▶ [Texto extraído]
Plano de saúde, aluguel, ensino e serviços particulares foram os itens que mais sofreram reajuste de preços nos

últimos seis anos. E, muito deles perderam clientes para o poder público, como é o caso da saúde e da educação. "Muitos pais acabaram tirando os filhos de escolas particulares e colocando em estabelecimentos públicos para desafogar o orçamento", disse o economista.

O empresário A.N.A. - que preferiu não ter seu nome divulgado - foi um deles. Ele mantinha seus três filhos numa escola particular. Quando sentiu que sua renda não estava acompnhando os aumentos das mensalidades, preferiu matriculá-los em escolas estaduais. "Foi difícil explicar para eles a mudança, pois os três estavam acostumados com uma realidade bem diferente da que teriam que enfrentar daqui para a frente", disse.

E essa não foi a única medida a ser adotada. Ele também cortou despesas com restaurantes - que eram freqüentados todos os finais de semana -, roupas de marcas famosas e passeios noturnos com a esposa. "Ver o padrão de vida caindo

é muito complicado. Quando a gente se acostuma a ter muitas coisas boas nas mãos, não consegue entender uma realidade diferente", disse.

Cafeo explicou que a grande alta nos preços dos serviços aconteceu pela falta de concorrência vinda do exterior.

"A entrada de produtos importados no País fez com que os preços nacionais caíssem para acompanhar a concorrência. Mas, isso não ocorreu com consultas médicas e odontológicas, por exemplo", disse.

O economista lembrou também que a classe média consome muita energia elétrica e telefone, dois itens que pesam muito no orçamento doméstico. "Embora tenham sido privatizados, esses setores não sofreram concorrência externa e, portanto, não tiveram valores reduzidos. Pelo contrário".

Como não existe uma política salarial que satisfaça os trabalhadores, o aumento de preços e a manutenção dos salários resultam numa mistura amarga para os trabalhadores, principalmente os que estão numa faixa salarial acima de R$ 1,5 mil.

Empresários

Cafeo destacou também que os efeitos negativos do Plano Real atingiram não só quem está na folha de pagamento, como também os micro e pequenos empresários. Esse setor foi prejudicado pelo sofrível desempenho da economia do País, que achatou a renda, aumentou as despesas e não deu alternativa de crescimento. "Muitas empresas acabaram fechando suas portas por não conseguir equilibrar as contas", salientou.

O empresário A.N.A. também se encaixa nesse quadro. Ele foi proprietário de uma pequena fábrica de blocos, que acabou sendo fechada por não conseguir sobreviver aos apertos financeiros. Para conseguir entrar novamente no ramo dos negócios, ele vendeu um apartamento na praia, dois terrenos, um carro e duas linhas telefônicas. Com isso, montou uma imobiliária e tenta manter o negócio com muita dificuldade.

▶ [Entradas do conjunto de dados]
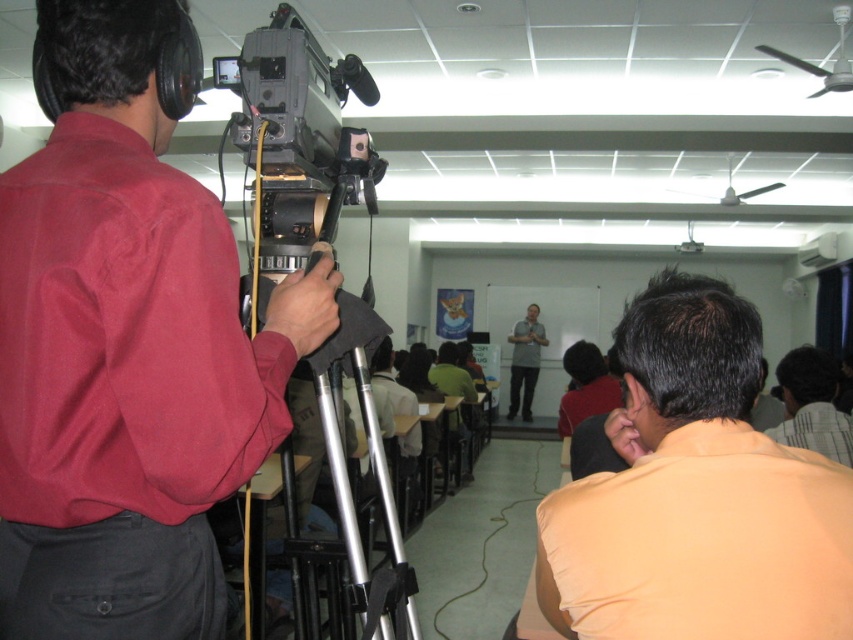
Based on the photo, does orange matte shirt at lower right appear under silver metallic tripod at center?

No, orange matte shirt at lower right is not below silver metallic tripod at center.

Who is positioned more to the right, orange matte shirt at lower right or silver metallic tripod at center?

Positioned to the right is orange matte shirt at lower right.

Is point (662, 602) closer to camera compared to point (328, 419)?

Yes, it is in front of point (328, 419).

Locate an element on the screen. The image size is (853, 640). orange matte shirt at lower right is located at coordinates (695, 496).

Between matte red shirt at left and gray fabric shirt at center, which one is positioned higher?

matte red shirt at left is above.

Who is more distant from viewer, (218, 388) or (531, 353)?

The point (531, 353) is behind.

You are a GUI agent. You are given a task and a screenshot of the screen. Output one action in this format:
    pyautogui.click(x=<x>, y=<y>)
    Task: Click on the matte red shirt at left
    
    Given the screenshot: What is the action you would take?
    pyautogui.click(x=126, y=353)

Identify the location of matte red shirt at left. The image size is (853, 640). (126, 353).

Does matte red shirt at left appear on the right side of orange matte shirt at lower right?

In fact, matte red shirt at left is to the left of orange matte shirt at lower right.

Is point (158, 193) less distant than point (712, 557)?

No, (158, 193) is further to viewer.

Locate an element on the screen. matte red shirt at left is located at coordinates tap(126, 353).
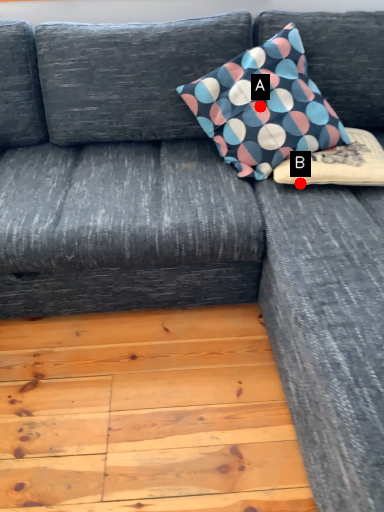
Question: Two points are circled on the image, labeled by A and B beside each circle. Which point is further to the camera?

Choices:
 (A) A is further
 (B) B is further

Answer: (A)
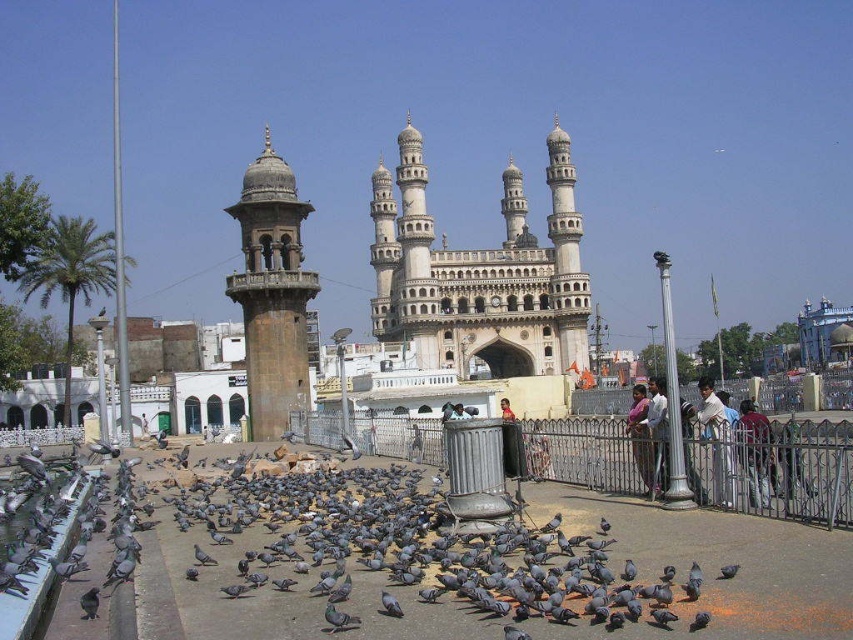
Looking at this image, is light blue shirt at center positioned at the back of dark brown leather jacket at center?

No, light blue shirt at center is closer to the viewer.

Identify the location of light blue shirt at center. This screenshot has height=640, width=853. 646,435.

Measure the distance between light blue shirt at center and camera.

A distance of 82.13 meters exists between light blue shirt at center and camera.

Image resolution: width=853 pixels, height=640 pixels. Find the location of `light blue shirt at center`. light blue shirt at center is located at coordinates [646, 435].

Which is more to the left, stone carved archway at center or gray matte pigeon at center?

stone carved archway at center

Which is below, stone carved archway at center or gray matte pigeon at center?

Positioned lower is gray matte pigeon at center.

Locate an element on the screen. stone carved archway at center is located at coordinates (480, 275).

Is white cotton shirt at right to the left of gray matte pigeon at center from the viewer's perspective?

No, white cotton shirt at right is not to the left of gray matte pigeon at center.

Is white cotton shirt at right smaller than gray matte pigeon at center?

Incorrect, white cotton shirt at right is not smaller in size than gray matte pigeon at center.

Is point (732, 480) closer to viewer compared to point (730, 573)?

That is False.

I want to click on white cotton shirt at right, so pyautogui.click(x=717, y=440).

...

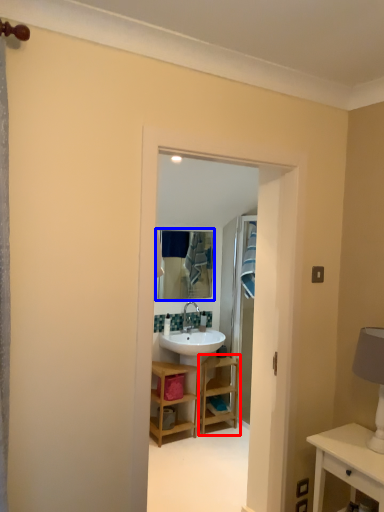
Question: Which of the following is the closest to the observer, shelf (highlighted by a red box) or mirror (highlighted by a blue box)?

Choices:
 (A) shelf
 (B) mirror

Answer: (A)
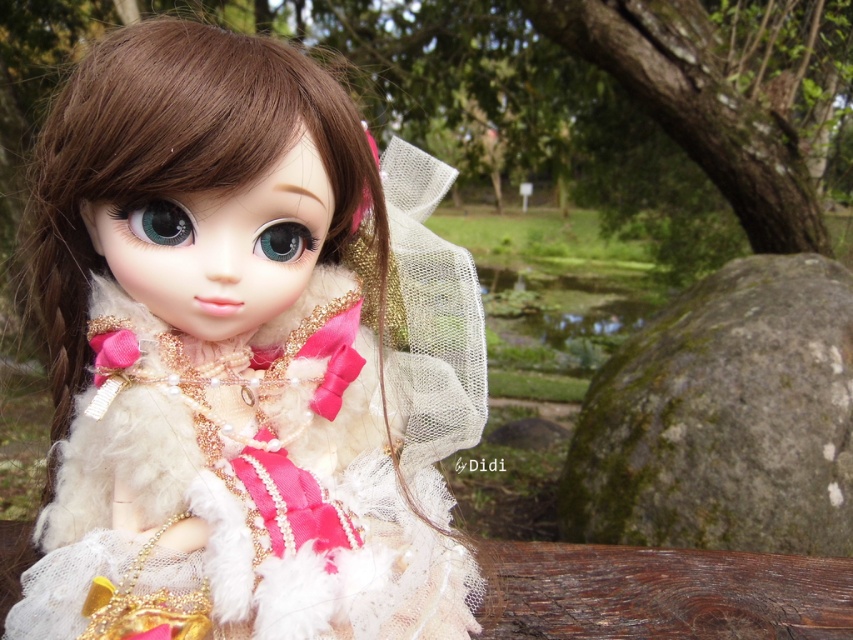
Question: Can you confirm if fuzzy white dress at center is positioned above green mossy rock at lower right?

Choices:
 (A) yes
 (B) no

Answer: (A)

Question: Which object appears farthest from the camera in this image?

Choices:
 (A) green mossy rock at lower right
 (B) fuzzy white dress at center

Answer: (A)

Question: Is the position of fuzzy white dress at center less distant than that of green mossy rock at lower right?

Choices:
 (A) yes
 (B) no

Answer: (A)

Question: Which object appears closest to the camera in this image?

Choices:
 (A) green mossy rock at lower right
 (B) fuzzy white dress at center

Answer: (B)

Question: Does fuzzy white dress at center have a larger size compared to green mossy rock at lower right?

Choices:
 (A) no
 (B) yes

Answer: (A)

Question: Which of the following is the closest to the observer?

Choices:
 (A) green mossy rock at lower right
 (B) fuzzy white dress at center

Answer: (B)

==

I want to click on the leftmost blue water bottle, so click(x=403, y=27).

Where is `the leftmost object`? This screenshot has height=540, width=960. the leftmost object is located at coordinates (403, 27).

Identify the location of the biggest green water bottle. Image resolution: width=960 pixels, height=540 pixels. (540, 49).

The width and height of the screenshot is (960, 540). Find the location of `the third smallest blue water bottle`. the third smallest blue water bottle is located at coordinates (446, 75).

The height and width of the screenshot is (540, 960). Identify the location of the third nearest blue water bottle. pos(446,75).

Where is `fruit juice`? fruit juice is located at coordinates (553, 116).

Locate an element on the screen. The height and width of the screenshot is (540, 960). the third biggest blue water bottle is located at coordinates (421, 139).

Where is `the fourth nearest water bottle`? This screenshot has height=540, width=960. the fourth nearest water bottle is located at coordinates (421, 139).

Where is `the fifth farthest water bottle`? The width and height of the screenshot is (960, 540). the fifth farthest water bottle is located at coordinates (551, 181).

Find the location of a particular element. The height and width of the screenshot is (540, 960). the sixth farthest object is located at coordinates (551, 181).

▶ [Exercício 1]
Diga se cada frase abaixo combina com o texto sobre a alta de preços e responda com sim ou não, citando as palavras do texto que decidem:
(a) O empresário A.N.A. tirou os três filhos da escola particular e os colocou em escolas estaduais.
(b) Segundo Cafeo, a entrada de produtos importados fez cair também o preço das consultas médicas.
(c) Para voltar aos negócios, o empresário vendeu uma casa no campo.
▶ [Exercício 2] Prossiga com o texto sobre a alta de preços e o aperto da classe média a partir do ponto em que ele termina.

▶ [Resposta esperada 1]
(a) Sim: "preferiu matriculá-los em escolas estaduais".
(b) Não: "Mas, isso não ocorreu com consultas médicas e odontológicas, por exemplo".
(c) Não: "ele vendeu um apartamento na praia, dois terrenos, um carro e duas linhas telefônicas".

▶ [Resposta esperada 2]
"O mercado é complicado. Tem muita concorrência e as pessoas estão sem dinheiro para investir em imóveis. Mas, a gente não pode desistir de lutar para que as coisas melhorem", salientou.

Inteligência financeira

De acordo com Cafeo, não há como negar os efeitos prejudiciais do Plano Real. Mas, ele salientou que falta aos brasileiros

- principalmente classe média - desenvolver uma inteligência financeira. Isso significa deixar de ver no trabalho uma fonte exclusiva para pagamento de dívidas. "O que vemos

é um círculo vicioso. As pessoas não têm dinheiro para comprar à vista porque estão com muitas dívidas. Então, fazem mais uma dívida para adquirir algo e nunca vão conseguir parar de correr atrás dos carnês".

A saída, segundo ele, é fazer com que o dinheiro trabalhe em função do bolso. E isso é possível separando-se uma determinada quantia para investimentos no mercado financeiro. "O brasileiro não tem essa cultura financeira. Nos Estados Unidos, as pessoas investem em imóveis, ações, desde que são crianças já entendem essa relação com o dinheiro", disse.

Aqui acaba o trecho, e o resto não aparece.